*** INPUT ***

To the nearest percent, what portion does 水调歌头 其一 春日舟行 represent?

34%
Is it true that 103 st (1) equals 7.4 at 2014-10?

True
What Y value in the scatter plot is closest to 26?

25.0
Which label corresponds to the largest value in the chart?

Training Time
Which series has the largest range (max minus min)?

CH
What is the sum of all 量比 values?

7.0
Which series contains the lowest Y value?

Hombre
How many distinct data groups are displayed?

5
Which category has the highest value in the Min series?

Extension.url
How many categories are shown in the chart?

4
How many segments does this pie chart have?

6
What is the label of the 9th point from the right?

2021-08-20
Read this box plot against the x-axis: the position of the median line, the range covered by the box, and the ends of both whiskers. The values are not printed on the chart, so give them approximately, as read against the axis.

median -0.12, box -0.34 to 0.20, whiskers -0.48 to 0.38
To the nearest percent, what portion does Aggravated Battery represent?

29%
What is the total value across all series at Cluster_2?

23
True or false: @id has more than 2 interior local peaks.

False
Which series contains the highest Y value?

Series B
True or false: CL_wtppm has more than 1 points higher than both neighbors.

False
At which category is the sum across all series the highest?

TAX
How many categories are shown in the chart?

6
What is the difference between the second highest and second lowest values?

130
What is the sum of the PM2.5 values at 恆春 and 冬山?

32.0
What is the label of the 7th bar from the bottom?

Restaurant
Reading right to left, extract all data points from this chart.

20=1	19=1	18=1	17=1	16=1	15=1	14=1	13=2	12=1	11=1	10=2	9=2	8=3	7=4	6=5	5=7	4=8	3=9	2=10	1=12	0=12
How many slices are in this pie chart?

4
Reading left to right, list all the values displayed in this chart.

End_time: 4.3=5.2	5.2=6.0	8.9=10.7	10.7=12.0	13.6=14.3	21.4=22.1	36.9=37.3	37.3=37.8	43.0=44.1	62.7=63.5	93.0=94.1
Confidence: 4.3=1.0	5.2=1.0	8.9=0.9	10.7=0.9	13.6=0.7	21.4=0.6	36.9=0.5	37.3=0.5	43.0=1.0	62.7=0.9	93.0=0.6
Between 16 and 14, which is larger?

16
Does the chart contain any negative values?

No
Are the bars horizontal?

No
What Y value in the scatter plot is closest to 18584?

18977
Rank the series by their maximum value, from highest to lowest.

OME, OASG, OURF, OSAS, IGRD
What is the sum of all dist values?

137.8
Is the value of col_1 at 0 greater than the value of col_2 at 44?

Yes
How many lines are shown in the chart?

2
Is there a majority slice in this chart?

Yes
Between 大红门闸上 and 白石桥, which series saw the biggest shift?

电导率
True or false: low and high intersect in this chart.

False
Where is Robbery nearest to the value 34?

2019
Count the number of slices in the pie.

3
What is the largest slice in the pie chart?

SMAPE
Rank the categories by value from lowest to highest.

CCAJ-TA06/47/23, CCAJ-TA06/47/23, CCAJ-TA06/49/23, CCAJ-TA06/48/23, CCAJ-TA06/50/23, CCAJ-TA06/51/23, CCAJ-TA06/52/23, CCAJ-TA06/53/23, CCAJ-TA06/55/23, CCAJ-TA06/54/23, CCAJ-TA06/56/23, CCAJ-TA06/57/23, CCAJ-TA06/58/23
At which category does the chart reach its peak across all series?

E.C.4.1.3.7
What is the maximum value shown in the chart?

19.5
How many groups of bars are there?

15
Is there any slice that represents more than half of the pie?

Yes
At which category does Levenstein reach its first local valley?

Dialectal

*** End of INPUT ***

**TASK:**
Copy every row above verbatim, in the same order and with the same line breaks.

**RESPONSE:**
To the nearest percent, what portion does 水调歌头 其一 春日舟行 represent?

34%
Is it true that 103 st (1) equals 7.4 at 2014-10?

True
What Y value in the scatter plot is closest to 26?

25.0
Which label corresponds to the largest value in the chart?

Training Time
Which series has the largest range (max minus min)?

CH
What is the sum of all 量比 values?

7.0
Which series contains the lowest Y value?

Hombre
How many distinct data groups are displayed?

5
Which category has the highest value in the Min series?

Extension.url
How many categories are shown in the chart?

4
How many segments does this pie chart have?

6
What is the label of the 9th point from the right?

2021-08-20
Read this box plot against the x-axis: the position of the median line, the range covered by the box, and the ends of both whiskers. The values are not printed on the chart, so give them approximately, as read against the axis.

median -0.12, box -0.34 to 0.20, whiskers -0.48 to 0.38
To the nearest percent, what portion does Aggravated Battery represent?

29%
What is the total value across all series at Cluster_2?

23
True or false: @id has more than 2 interior local peaks.

False
Which series contains the highest Y value?

Series B
True or false: CL_wtppm has more than 1 points higher than both neighbors.

False
At which category is the sum across all series the highest?

TAX
How many categories are shown in the chart?

6
What is the difference between the second highest and second lowest values?

130
What is the sum of the PM2.5 values at 恆春 and 冬山?

32.0
What is the label of the 7th bar from the bottom?

Restaurant
Reading right to left, extract all data points from this chart.

20=1	19=1	18=1	17=1	16=1	15=1	14=1	13=2	12=1	11=1	10=2	9=2	8=3	7=4	6=5	5=7	4=8	3=9	2=10	1=12	0=12
How many slices are in this pie chart?

4
Reading left to right, list all the values displayed in this chart.

End_time: 4.3=5.2	5.2=6.0	8.9=10.7	10.7=12.0	13.6=14.3	21.4=22.1	36.9=37.3	37.3=37.8	43.0=44.1	62.7=63.5	93.0=94.1
Confidence: 4.3=1.0	5.2=1.0	8.9=0.9	10.7=0.9	13.6=0.7	21.4=0.6	36.9=0.5	37.3=0.5	43.0=1.0	62.7=0.9	93.0=0.6
Between 16 and 14, which is larger?

16
Does the chart contain any negative values?

No
Are the bars horizontal?

No
What Y value in the scatter plot is closest to 18584?

18977
Rank the series by their maximum value, from highest to lowest.

OME, OASG, OURF, OSAS, IGRD
What is the sum of all dist values?

137.8
Is the value of col_1 at 0 greater than the value of col_2 at 44?

Yes
How many lines are shown in the chart?

2
Is there a majority slice in this chart?

Yes
Between 大红门闸上 and 白石桥, which series saw the biggest shift?

电导率
True or false: low and high intersect in this chart.

False
Where is Robbery nearest to the value 34?

2019
Count the number of slices in the pie.

3
What is the largest slice in the pie chart?

SMAPE
Rank the categories by value from lowest to highest.

CCAJ-TA06/47/23, CCAJ-TA06/47/23, CCAJ-TA06/49/23, CCAJ-TA06/48/23, CCAJ-TA06/50/23, CCAJ-TA06/51/23, CCAJ-TA06/52/23, CCAJ-TA06/53/23, CCAJ-TA06/55/23, CCAJ-TA06/54/23, CCAJ-TA06/56/23, CCAJ-TA06/57/23, CCAJ-TA06/58/23
At which category does the chart reach its peak across all series?

E.C.4.1.3.7
What is the maximum value shown in the chart?

19.5
How many groups of bars are there?

15
Is there any slice that represents more than half of the pie?

Yes
At which category does Levenstein reach its first local valley?

Dialectal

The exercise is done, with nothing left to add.